Participants acknowledged that interpreters (consciously or unconsciously) play a part in the work, but differed in the role they understood the interpreters to have, and their importance. Some explicitly saw the interpreter in terms of their theoretical orientation and not surprisingly where the participants all work with clients from different cultures, the culture in which counselling took place often affected the counsellor’s experience of the interpreter. Even if participants sometimes viewed an interpreter as somewhat distorting the therapeutic relationship, for example as described through the imagery that came up, the general consensus was that even then, it resulted in a good enough relationship with clients.

Pragmatically, an interpreter is the only way of reaching some client groups who need services.
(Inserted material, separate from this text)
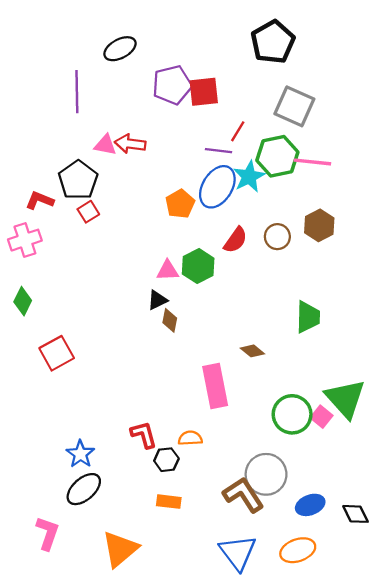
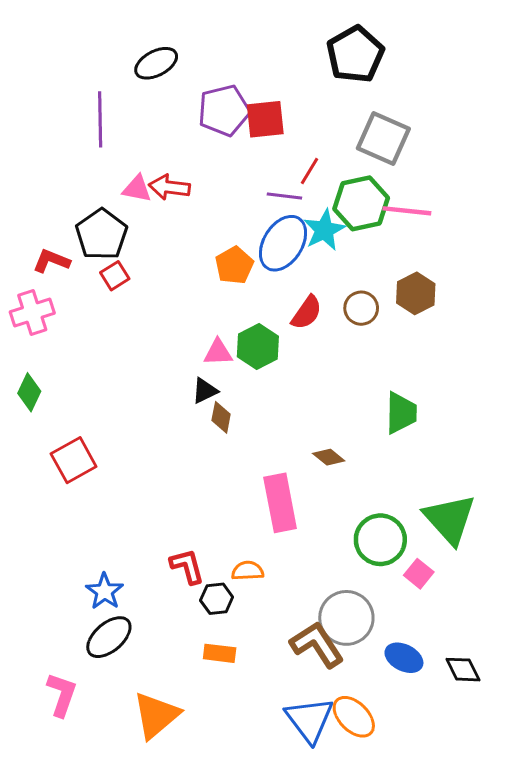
pink square: (322, 417) -> (419, 574), moved
blue ellipse: (310, 505) -> (404, 658), turned 48
orange ellipse: (298, 550) -> (354, 717), moved, turned 64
As outlined earlier, I noticed from the interviews that counsellors often responded to the interpreter’s presence by actively managing the interpreter in a variety of ways, all with the best interests of the client and the counselling process in mind. As a result the interpreter can be a spur to develop new ways of being present to clients and to deepen their understanding of the counselling process professionally and personally, which can then be extended to other client groups.

Themes expressed by participants, such as the impact the presence of the interpreter has on roles in the counselling room and the complexity of the dynamic, are topics reflected in existing research, but the increased sense of responsibility, the notion of headspace and the effect which the triad between the client, counsellor and interpreter has on the counsellor’s understanding of their theoretical approach, are all less well documented and, I think, point to further areas for exploration.


Lorraine Quinn is a UKCP registered integrative psychotherapist with an academic background in linguistics and textual criticism. She currently works as a group facilitator and counsellor for a nationwide mental health network with links to the NHS. She is particularly interested in working with client groups who find it difficult to engage with services, and in the alchemy through which transformation can occur in the transpersonal space created by the client and therapist.